About the Project
A legal organization based in the Netherlands needed an AI-powered system to process large volumes of scanned legal documents. The objective was to accurately extract text, identify complex elements such as tables, signatures, and watermarks, and transform unstructured content into clear, structured legal summaries.
Challenges
One of the main challenges was language support, as all documents were written in Dutch. In addition, many files were old and physically degraded, containing stains, faded text, and reconstructed sections. These conditions made traditional OCR solutions unreliable and required a more advanced, flexible approach.
Development Process
During the initial phase, we implemented Microsoft Azure Document Intelligence as a proof of concept. This API-based solution enabled document uploads and returned structured JSON outputs, including text extraction with precise positional data. While the accuracy was high, the client found the operational costs unsuitable for long-term, large-scale usage.
To reduce costs, we developed a fully offline OCR solution using OpenCV within a Dockerized Python environment. This on-premises system replicated the core capabilities of the Azure service without recurring API fees. It successfully extracted printed and handwritten text, recognized signatures through pattern analysis, and detected watermarks and other security elements.

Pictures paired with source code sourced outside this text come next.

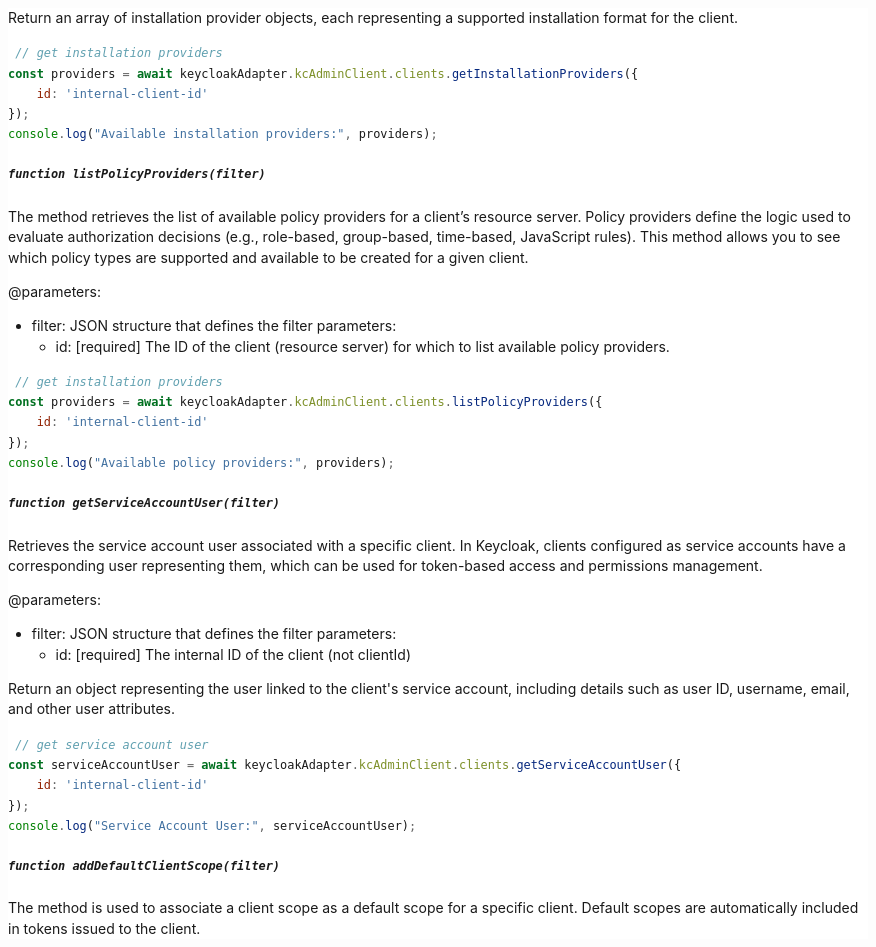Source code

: Return an array of installation provider objects, each representing a supported installation format for the client.
```js
 // get installation providers
const providers = await keycloakAdapter.kcAdminClient.clients.getInstallationProviders({
    id: 'internal-client-id'
});
console.log("Available installation providers:", providers);
```


##### `function listPolicyProviders(filter)`
The method retrieves the list of available policy providers for a client’s resource server.
Policy providers define the logic used to evaluate authorization decisions (e.g., role-based, group-based, time-based, JavaScript rules).
This method allows you to see which policy types are supported and available to be created for a given client.

@parameters:
- filter: JSON structure that defines the filter parameters:
    - id: [required] The ID of the client (resource server) for which to list available policy providers.

```js
 // get installation providers
const providers = await keycloakAdapter.kcAdminClient.clients.listPolicyProviders({
    id: 'internal-client-id'
});
console.log("Available policy providers:", providers);
```



##### `function getServiceAccountUser(filter)`
Retrieves the service account user associated with a specific client. 
In Keycloak, clients configured as service accounts have a corresponding user representing them, 
which can be used for token-based access and permissions management.

@parameters:
- filter: JSON structure that defines the filter parameters:
    - id: [required] The internal ID of the client (not clientId)

Return an object representing the user linked to the client's service account, 
including details such as user ID, username, email, and other user attributes.
```js
 // get service account user
const serviceAccountUser = await keycloakAdapter.kcAdminClient.clients.getServiceAccountUser({
    id: 'internal-client-id'
});
console.log("Service Account User:", serviceAccountUser);
```


##### `function addDefaultClientScope(filter)`
The method is used to associate a client scope as a default scope for a specific client. 
Default scopes are automatically included in tokens issued to the client.
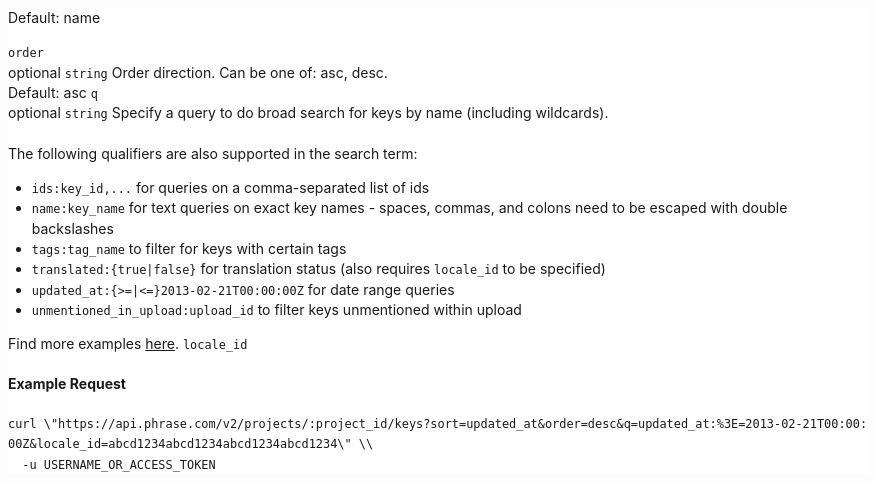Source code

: Default: name</td>
</tr>
<tr class=\"even\">
<td><code>order</code><br />
<span class=\"small\">optional</span></td>
<td><code>string</code></td>
<td>Order direction. Can be one of: asc, desc.<br />
Default: asc</td>
</tr>
<tr class=\"odd\">
<td><code>q</code><br />
<span class=\"small\">optional</span></td>
<td><code>string</code></td>
<td>Specify a query to do broad search for keys by name (including wildcards).<br />
<br />
The following qualifiers are also supported in the search term:<br />

<ul>
<li><code>ids:key_id,...</code> for queries on a comma-separated list of ids</li>
<li><code>name:key_name</code> for text queries on exact key names - spaces, commas, and colons need to be escaped with double backslashes</li>
<li><code>tags:tag_name</code> to filter for keys with certain tags</li>
<li><code>translated:{true|false}</code> for translation status (also requires <code>locale_id</code> to be specified)</li>
<li><code>updated_at:{&gt;=|&lt;=}2013-02-21T00:00:00Z</code> for date range queries</li>
<li><code>unmentioned_in_upload:upload_id</code> to filter keys unmentioned within upload</li>
</ul>
Find more examples <a href=\"#overview--usage-examples\">here</a>.</td>
</tr>
<tr class=\"even\">
<td><code>locale_id</code></td>
<td></td>
<td></td>
</tr>
</tbody>
</table>

</div>

</div>

<div class=\"resource__code\">

#### Example Request

<div class=\"code-section\" data-target=\"technology-switch.example\" data-technology=\"curl\">

``` language-bash
curl \"https://api.phrase.com/v2/projects/:project_id/keys?sort=updated_at&order=desc&q=updated_at:%3E=2013-02-21T00:00:00Z&locale_id=abcd1234abcd1234abcd1234abcd1234\" \\
  -u USERNAME_OR_ACCESS_TOKEN
```

</div>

After implementing OCR, the client requested automated legal case summaries. We first integrated Azure Text Summarizer, allowing control over summary length and the choice between extractive and AI-generated summaries. However, its performance with Dutch legal content was limited.
To overcome this limitation, we built a custom Python proof of concept using ChatGPT, which delivered significantly improved summarization accuracy in Dutch. The system was designed to preserve the existing API structure, enabling seamless switching between Azure and OpenAI models without impacting the front-end.
Technologies
Business Value
The final solution delivered a scalable and cost-efficient framework for automated legal document analysis. By offering both cloud-based and offline OCR options, the client could choose the best balance between cost and accuracy based on processing needs.
Integrated summarization tools significantly reduced the time required to review lengthy legal documents, enabling legal professionals to access key insights within seconds. The system was also designed with future GDPR-compliant anonymization capabilities in mind, allowing easy integration if required.
This AI-driven solution now plays a key role in automating document review, improving productivity, and minimizing manual effort for legal teams across the Netherlands.